Ah, shit. I didn’t want tonight to take a dark turn. “You don’t have to if you don’t want to,” I started, but she shook her head, took a deep breath, and I shut up.

“I want to tell you,” she stated firmly. “I trust you.”

Those three words warmed my chest, and I waited for her to continue.

“I was four and at a pool party with my parents and my…my baby brother.” Her voice faltered, and I frowned. She’d never mentioned a little brother before. “I don’t remember much about it, just little bits and pieces in my memory, but I’ve heard the story many times before, so that’s what I’m telling you.”

“Okay,” I said.

“Anyway, everyone was outside. It was hot and the party centered by the pool at first, but when the sun went down, the temperature dropped. They all moved away from the pool and over to a giant deck that overlooked the city. The house was in the country, on a hill, and it was big. Sprawling everywhere, with gardens and a hot tub and the pool.” She kept her gaze firmly on the sky, as if she were telling the stars her story. “I remember my brother kept running away from me. He was barely two, maybe not even two yet. I went chasing after him and we ran around the pool again and again. I remember he kept laughing and so did I. But then he fell in the pool and I—I jumped in to grab him. I don’t know how long we were in there together but we were both pulled out about the same time and I survived. He didn’t.” She turned to face me, tears shining in her eyes. “His name was Rory.”

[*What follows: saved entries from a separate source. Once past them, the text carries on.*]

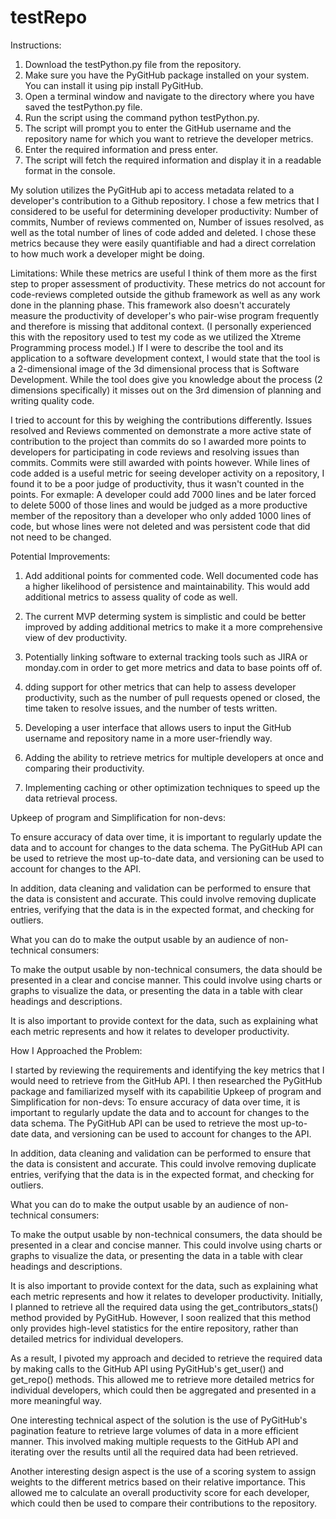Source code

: # testRepo

Instructions:
1. Download the testPython.py file from the repository.
2. Make sure you have the PyGitHub package installed on your system. You can install it using pip install PyGitHub.
3. Open a terminal window and navigate to the directory where you have saved the testPython.py file.
4. Run the script using the command python testPython.py.
5. The script will prompt you to enter the GitHub username and the repository name for which you want to retrieve the developer metrics.
6. Enter the required information and press enter.
7. The script will fetch the required information and display it in a readable format in the console.

My solution utilizes the PyGitHub api to access metadata related to a developer's contribution to a Github repository. I chose a few metrics that I considered to be useful for determining developer productivity: Number of commits, Number of reviews commented on, Number of issues resolved, as well as the total number of lines of code added and deleted. I chose these metrics because they were easily quantifiable and had a direct correlation to how much work a developer might be doing. 


Limitations:
While these metrics are useful I think of them more as the first step to proper assessment of productivity. These metrics do not account for code-reviews completed outside the github framework as well as any work done in the planning phase. This framework also doesn't accurately measure the productivity of developer's who pair-wise program frequently and therefore is missing that additonal context. (I personally experienced this with the repository used to test my code as we utilized the Xtreme Programming process model.) If I were to describe the tool and its application to a software development context, I would state that the tool is a 2-dimensional image of the 3d dimensional process that is Software Development. While the tool does give you knowledge about the process (2 dimensions specifically) it misses out on the 3rd dimension of planning and writing quality code. 

I tried to account for this by weighing the contributions differently. Issues resolved and Reviews commented on demonstrate a more active state of contribution to the project than commits do so I awarded more points to developers for participating in code reviews and resolving issues than commits. Commits were still awarded with points however.  While lines of code added is a useful metric for seeing developer activity on a repository, I found it to be a poor judge of productivity, thus it wasn't counted in the points. For exmaple: A developer could add 7000 lines and be later forced to delete 5000 of those lines and would be judged as a more productive member of the repository than a developer who only added 1000 lines of code, but whose lines were not deleted and was persistent code that did not need to be changed.


Potential Improvements:


1. Add additional points for commented code. Well documented code has a higher likelihood of persistence and maintainability. This would add additional metrics to assess quality of code as well. 

2. The current MVP determing system is simplistic and could be better improved by adding additional metrics to make it a more comprehensive view of dev productivity. 

3. Potentially linking software to external tracking tools such as JIRA or monday.com in order to get more metrics and data to base points off of. 

4. dding support for other metrics that can help to assess developer productivity, such as the number of pull requests opened or closed, the time taken to resolve issues, and the number of tests written.

5. Developing a user interface that allows users to input the GitHub username and repository name in a more user-friendly way.

6. Adding the ability to retrieve metrics for multiple developers at once and comparing their productivity.

7. Implementing caching or other optimization techniques to speed up the data retrieval process.


Upkeep of program and Simplification for non-devs:

To ensure accuracy of data over time, it is important to regularly update the data and to account for changes to the data schema. The PyGitHub API can be used to retrieve the most up-to-date data, and versioning can be used to account for changes to the API.

In addition, data cleaning and validation can be performed to ensure that the data is consistent and accurate. This could involve removing duplicate entries, verifying that the data is in the expected format, and checking for outliers.

What you can do to make the output usable by an audience of non-technical consumers:

To make the output usable by non-technical consumers, the data should be presented in a clear and concise manner. This could involve using charts or graphs to visualize the data, or presenting the data in a table with clear headings and descriptions.

It is also important to provide context for the data, such as explaining what each metric represents and how it relates to developer productivity.


How I Approached the Problem:

I started by reviewing the requirements and identifying the key metrics that I would need to retrieve from the GitHub API. I then researched the PyGitHub package and familiarized myself with its capabilitie
Upkeep of program and Simplification for non-devs:
To ensure accuracy of data over time, it is important to regularly update the data and to account for changes to the data schema. The PyGitHub API can be used to retrieve the most up-to-date data, and versioning can be used to account for changes to the API.

In addition, data cleaning and validation can be performed to ensure that the data is consistent and accurate. This could involve removing duplicate entries, verifying that the data is in the expected format, and checking for outliers.

What you can do to make the output usable by an audience of non-technical consumers:

To make the output usable by non-technical consumers, the data should be presented in a clear and concise manner. This could involve using charts or graphs to visualize the data, or presenting the data in a table with clear headings and descriptions.

It is also important to provide context for the data, such as explaining what each metric represents and how it relates to developer productivity.
Initially, I planned to retrieve all the required data using the get_contributors_stats() method provided by PyGitHub. However, I soon realized that this method only provides high-level statistics for the entire repository, rather than detailed metrics for individual developers.

As a result, I pivoted my approach and decided to retrieve the required data by making calls to the GitHub API using PyGitHub's get_user() and get_repo() methods. This allowed me to retrieve more detailed metrics for individual developers, which could then be aggregated and presented in a more meaningful way.

One interesting technical aspect of the solution is the use of PyGitHub's pagination feature to retrieve large volumes of data in a more efficient manner. This involved making multiple requests to the GitHub API and iterating over the results until all the required data had been retrieved.

Another interesting design aspect is the use of a scoring system to assign weights to the different metrics based on their relative importance. This allowed me to calculate an overall productivity score for each developer, which could then be used to compare their contributions to the repository.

Ah, shit. I didn’t know what to say, what to do. “Come here,” I told her, opening my arms to her, and she fell into me, her body pressed close to mine, her face nestled in my neck. “I hate that you went through that experience, but I’m glad you survived.” I didn’t want to tell her I was sorry. I’d heard enough of those two words to last a lifetime and it never felt adequate, especially when it came to my mom.

So I just held her as she trembled in my arms, her breath warm on the sensitive skin of my neck, her hair in my face. I ran my fingers through the silky soft strands until she lifted her head away from my neck, her face so close to mine I could feel her breath feather across my lips. “It’s not something I talk about a lot,” she confessed softly.

“I can understand why.”

“I felt guilty for a long time. Like, why did I survive but he didn’t.”

“Do you still feel that way now?”

She slowly shook her head. “No. I wouldn’t want him to feel guilty if he was the one who lived and I died.”

“Is it wrong for me to admit I’m really glad you’re alive?” My gaze roved over her face, not sure where I should look—in her pretty dark blue eyes or at her sexy, full mouth? I wanted to kiss her so badly I could practically taste her.